Text block:
Content starts
It's too bad Microsoft's term, value-added provider, has not caught on as the umbrella description covering both reselling and non-reselling channel partners, such as consultants.
But the term, VAP, hasn’t gone anywhere outside Microsoft, and I’m not quite sure it fits another growing part of the channel. So I want to drum up support for a new concept which I call channel-assisted sales. Maybe this is just a fancy term to cover recommender and referral programs. But I think it’s necessary to cover a kind of partner that has emerged over the last few years.
This concept was triggered by debates with various reseller friends who insist that Intuit isn’t serious about channel sales, even though it has purchased American Fundware, and OmWare, the owners of Master Builder, which both use resellers. Not only do I think Intuit is serious about the channel, I believe it is already in it in a big way. And so is Peachtree. After all, what are Intuit’s various advisor programs, such as QuickBooks Advisor, Peachtree’s AccountCare, and Accpac’s Simply Accounting consulting programs, but channel programs? Microsoft is trying to develop a similar program for its Microsoft Great Plains Small Business Manager, envisioned as ideal for CPAs who would like to consult, but not sell.
Content ends
Given data:
Content starts
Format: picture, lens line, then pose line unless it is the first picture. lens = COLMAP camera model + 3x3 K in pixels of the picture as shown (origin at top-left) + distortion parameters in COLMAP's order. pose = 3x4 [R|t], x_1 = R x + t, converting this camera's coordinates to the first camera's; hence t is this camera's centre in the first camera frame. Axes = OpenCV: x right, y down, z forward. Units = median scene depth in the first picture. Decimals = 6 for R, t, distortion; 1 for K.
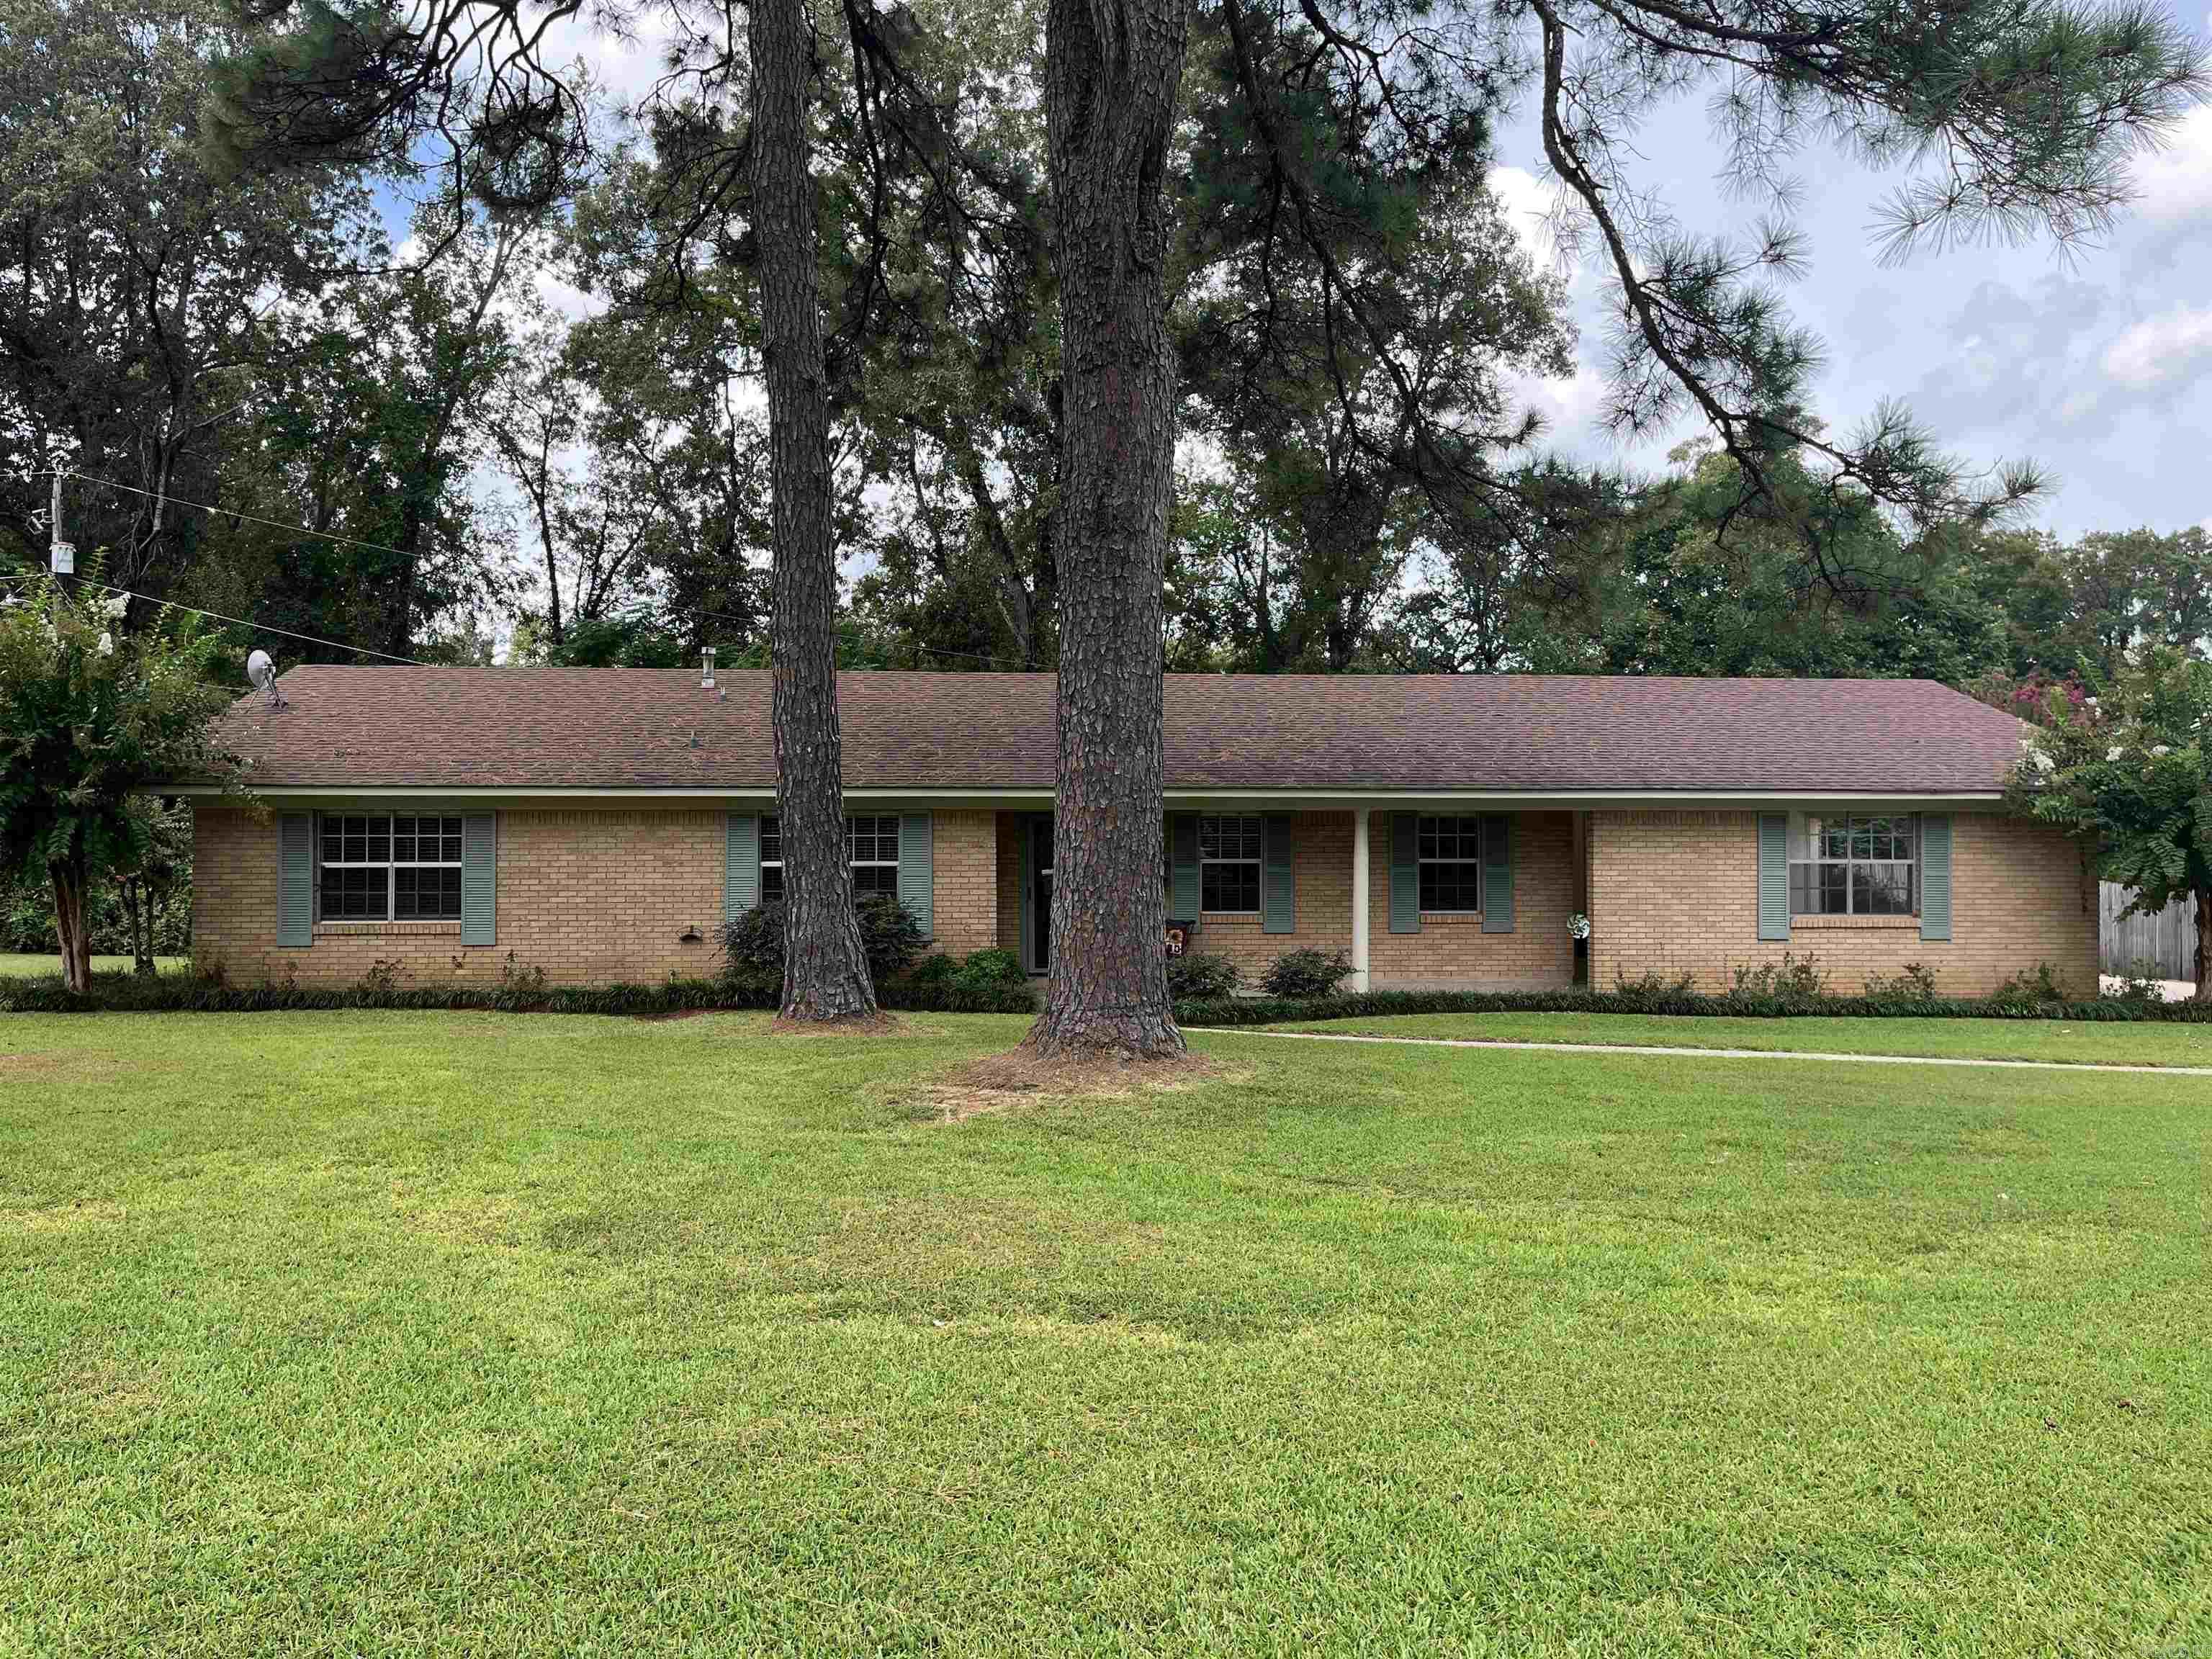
lens RADIAL K [[1649.2, 0, 1106.0], [0, 1649.2, 829.5], [0, 0, 1]] dist [0.069138, -0.092322]
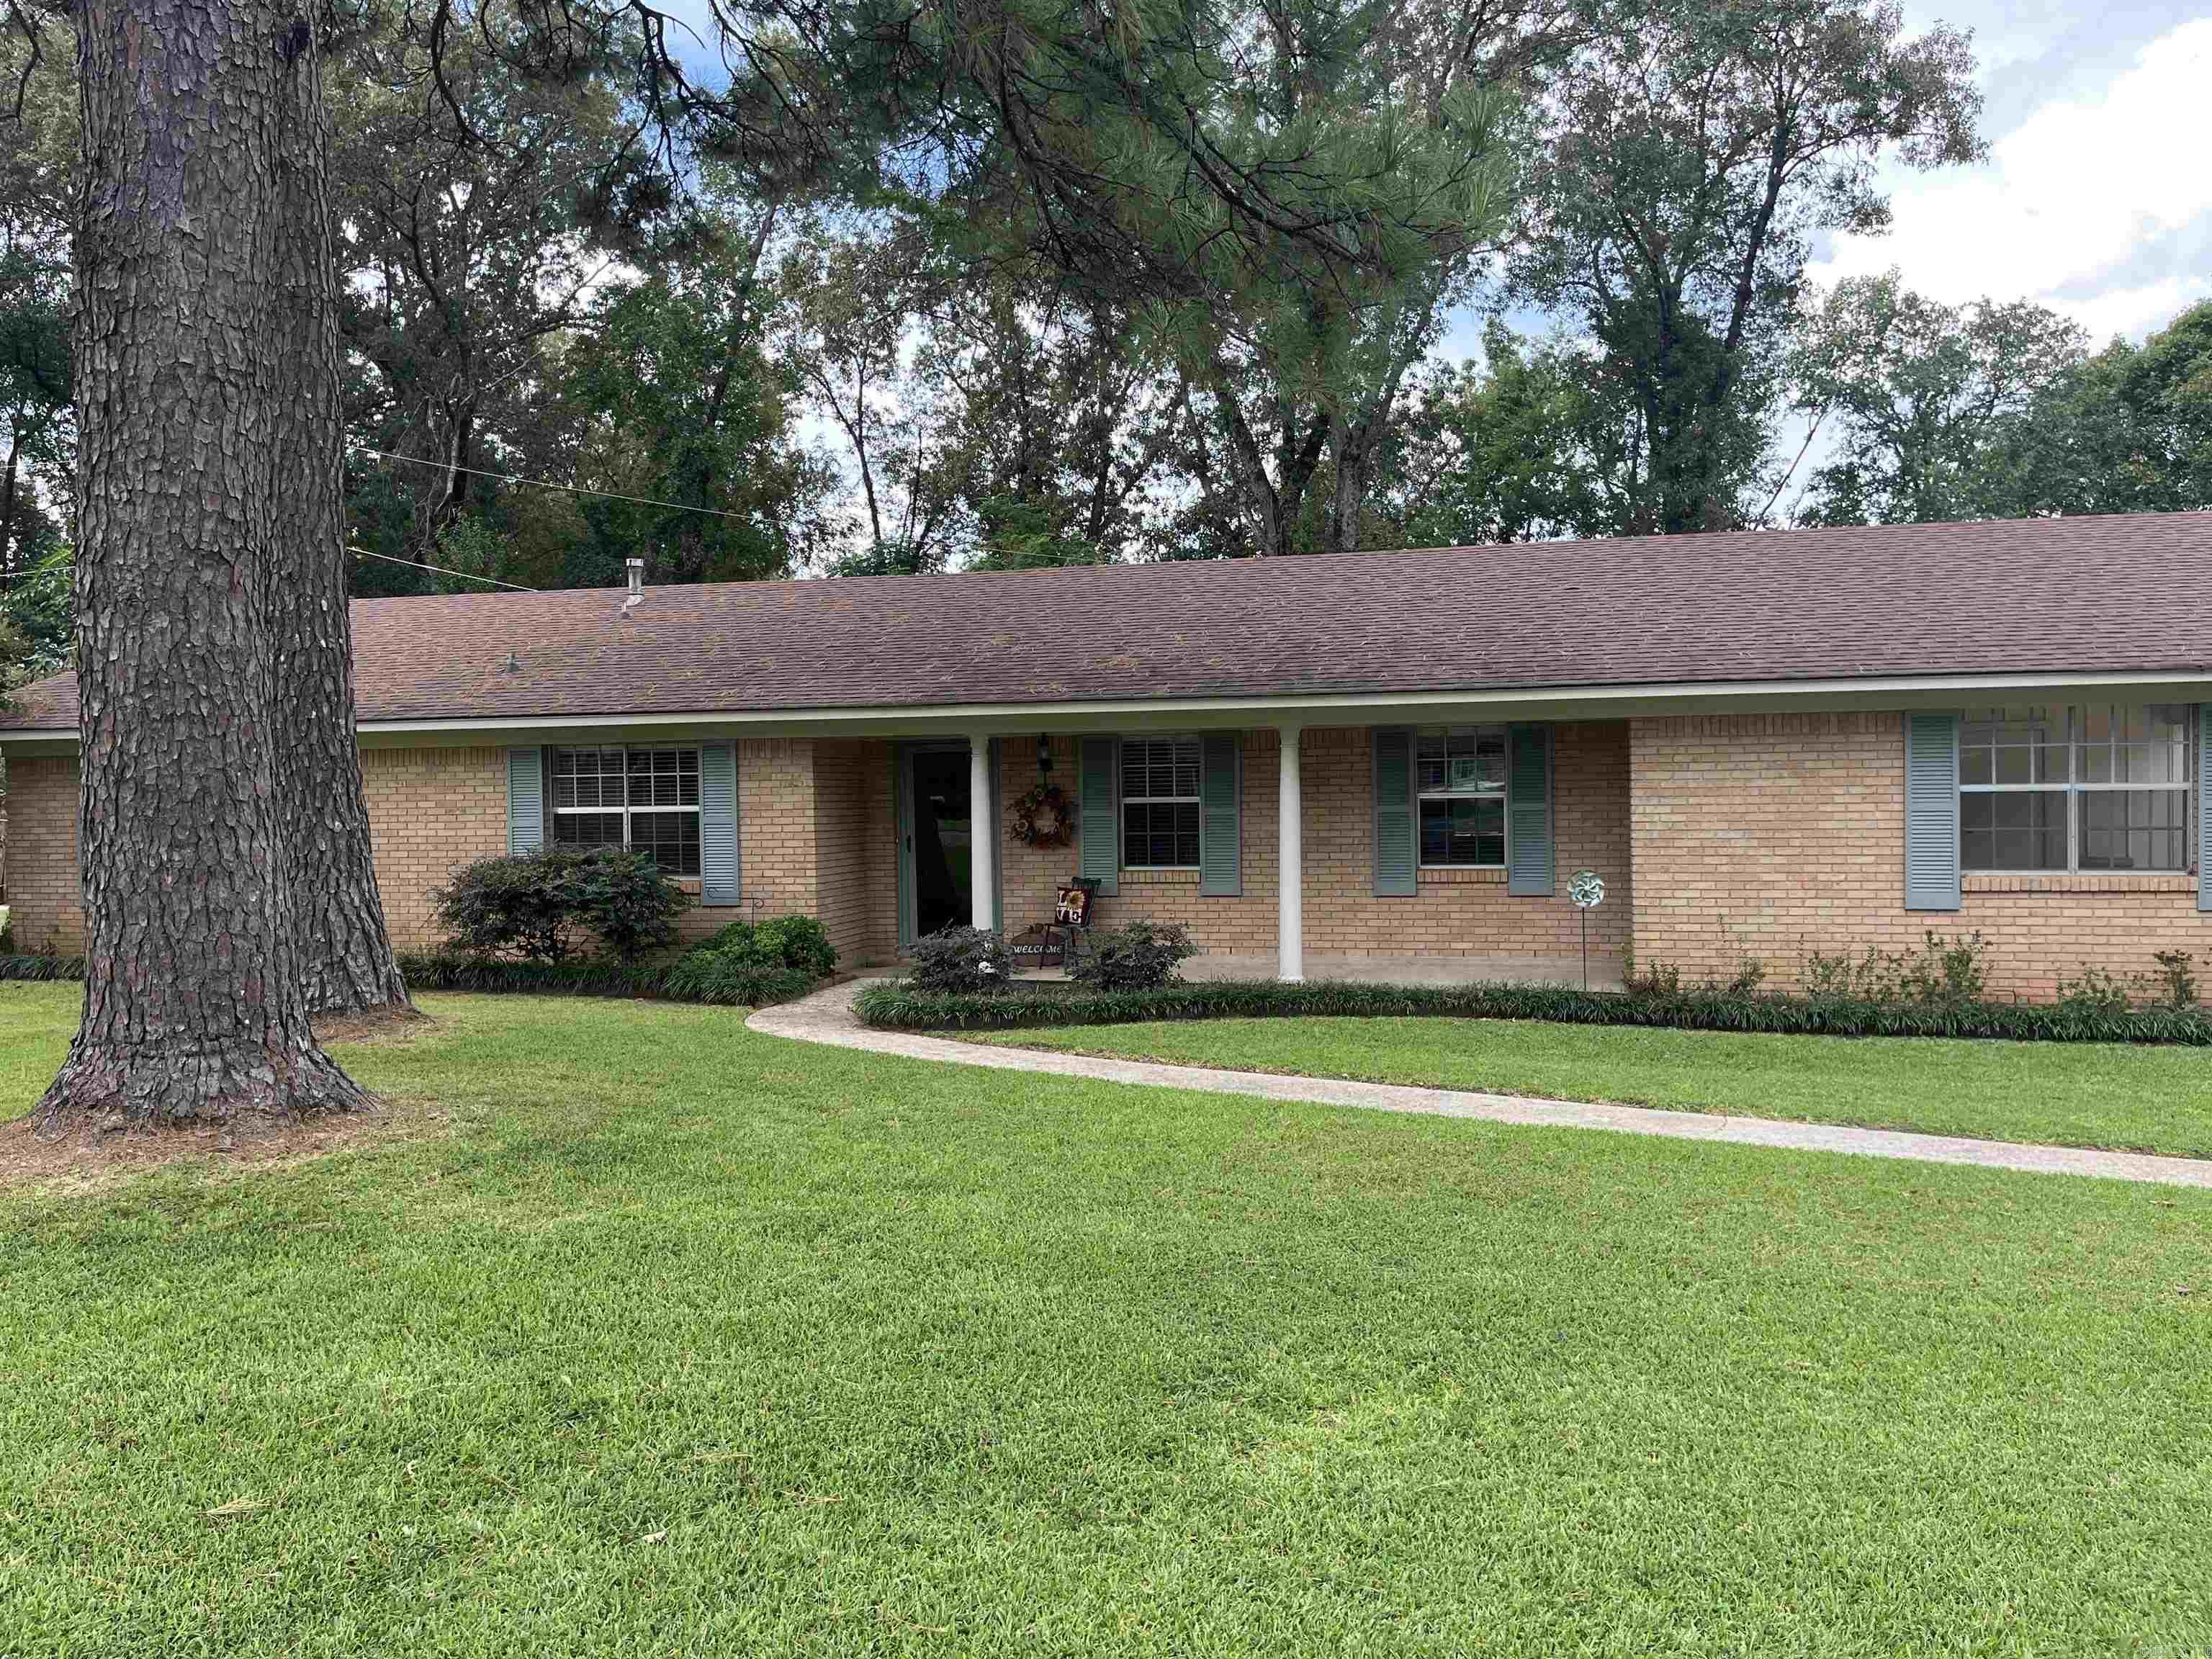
lens RADIAL K [[1649.2, 0, 1106.0], [0, 1649.2, 829.5], [0, 0, 1]] dist [0.069138, -0.092322]
pose [[0.949925, -0.007604, -0.312384, 0.301016], [0.018477, 0.999321, 0.031863, 0.008820], [0.311930, -0.036040, 0.949421, 0.290826]]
Content ends
Task objective:
Reproduce the passage of the channel-assisted sales text starting with "It's too bad" and going on through "such as consultants.". Answer from the channel-assisted sales text alone.

Written response:
It's too bad Microsoft's term, value-added provider, has not caught on as the umbrella description covering both reselling and non-reselling channel partners, such as consultants.